A bat call from a bat approaching or departing at 6.8 m/s calling at 50 kHz will typically show a doppler shift of +- 1 kHz and pro rats. This can cause uncertainty with some species such as Pipistrelles.

===Composite FM and CF===
Some species such as the Pipistrelles start their call with an FM component but the rate of change of frequency slows to an almost CF end part. On a spectrogram, his appears as a "hockey stick" shape.

This in effect gives the best of both worlds, enabling precise distance and speed measurement. Some species alternate calls with and without a CF component, and Pipistrelles usually use an FM only call at short ranges.

==Detecting bats==

===Acoustic bat detectors===
There is a range limitation with this method because of the absorption of ultrasound by air. For many bat species the range limit is around 30 metres, but it can be much less with Horseshoe bats and Long-eared bats.
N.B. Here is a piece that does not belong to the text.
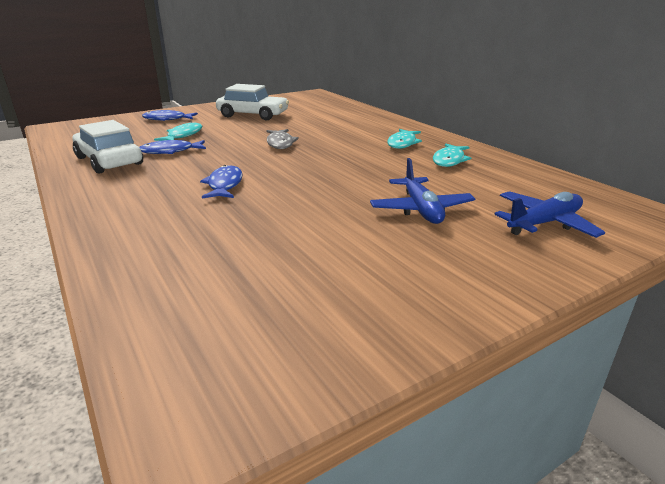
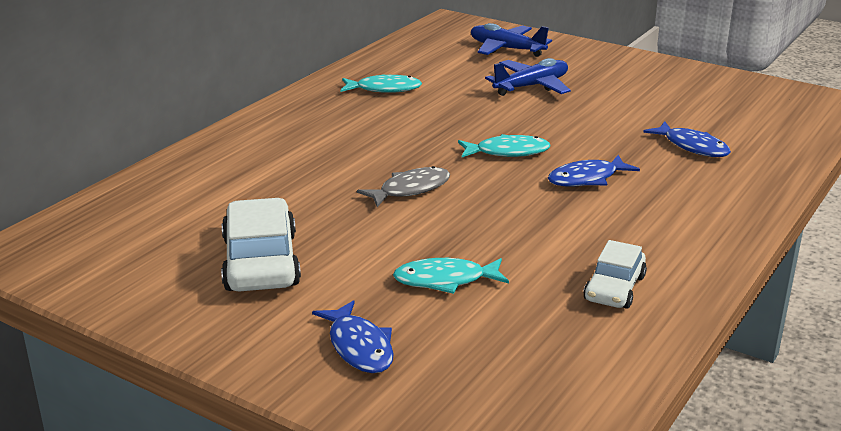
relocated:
===Visual identification===
Bats fly mostly at night but some indication of the species by sight at dusk or dawn can be given by size, flight patterns and proximity to known roosts. An example is when doing a bat roost emergence count at dusk when the likely species is further confirmed using an acoustic bat detector. The range limit depends on the light, surroundings and the night vision of the observer.

===Infrared===
Infrared imaging enables bats to be observed without causing them disturbance. This requires an IR illuminator such as a spotlight with a suitable filter or an IR LED emitter. Observation is done by IR binoculars or by IR CCTV. Some home camcorders made by Sony are sensitive to IR enabling an IR video recording to be made at low cost. The range limit is set by the illuminator and the definition of the imager. Species recognition is only by estimating size and by flight patterns. The power of an IR floodlight drops rapidly with distance, and a spotlight will miss bats not in the beam.

===Thermal Imaging===
A bat has to be warm to fly and emits heat of the order of 1 watt when flying, depending on size. The range is limited as with IR detection by the definition of the thermal imager. Affordable imagers will not detect distant bats and this method is unlikely to be better than IR illumination except with the most expensive high definition equipment.

===Ground radar===
Fixed ground radar is used to detect birds flying near aircraft. Bird/Aircraft Strike Hazard (BASH) systems are deployed at airfields. Mobile BASH installations are still in the development stage and await further research with bats. They are very expensive to deploy and the licensing arrangements for mobile zoological ground radars is unknown. Anecdotal reports suggest that the most sophisticated radar systems with detection software can identify the presence of bats at a range of around 1 kilometre. The near limit with radars is more distant than the maximum range of the above methods and there may be a substantial distance gap between these systems and radar in which bats cannot be observed.